------ GIVEN RECORDS

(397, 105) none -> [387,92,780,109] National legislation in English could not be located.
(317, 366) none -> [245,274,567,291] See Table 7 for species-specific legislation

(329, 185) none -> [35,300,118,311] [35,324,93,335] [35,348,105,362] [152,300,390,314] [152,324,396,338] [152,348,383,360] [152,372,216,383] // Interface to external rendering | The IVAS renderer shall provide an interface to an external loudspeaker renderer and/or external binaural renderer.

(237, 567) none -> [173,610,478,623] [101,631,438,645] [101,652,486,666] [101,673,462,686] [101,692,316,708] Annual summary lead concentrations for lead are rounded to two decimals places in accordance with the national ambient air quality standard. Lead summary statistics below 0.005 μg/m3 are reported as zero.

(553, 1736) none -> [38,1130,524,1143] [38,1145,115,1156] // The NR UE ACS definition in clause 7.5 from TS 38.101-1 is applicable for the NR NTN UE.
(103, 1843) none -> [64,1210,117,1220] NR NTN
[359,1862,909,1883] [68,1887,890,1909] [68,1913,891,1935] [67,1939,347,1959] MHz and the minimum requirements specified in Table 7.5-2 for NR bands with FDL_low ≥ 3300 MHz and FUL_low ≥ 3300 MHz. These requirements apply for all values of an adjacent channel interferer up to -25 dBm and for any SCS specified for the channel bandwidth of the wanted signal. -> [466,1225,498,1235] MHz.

------------

EXERCISE AIM:
Quote, without alteration, the final stretch of the entries: the line with "(103, 1843) none -> [64,1210,117,1220] NR NTN" onward to the last line.

WRITTEN RESPONSE:
(103, 1843) none -> [64,1210,117,1220] NR NTN
[359,1862,909,1883] [68,1887,890,1909] [68,1913,891,1935] [67,1939,347,1959] MHz and the minimum requirements specified in Table 7.5-2 for NR bands with FDL_low ≥ 3300 MHz and FUL_low ≥ 3300 MHz. These requirements apply for all values of an adjacent channel interferer up to -25 dBm and for any SCS specified for the channel bandwidth of the wanted signal. -> [466,1225,498,1235] MHz.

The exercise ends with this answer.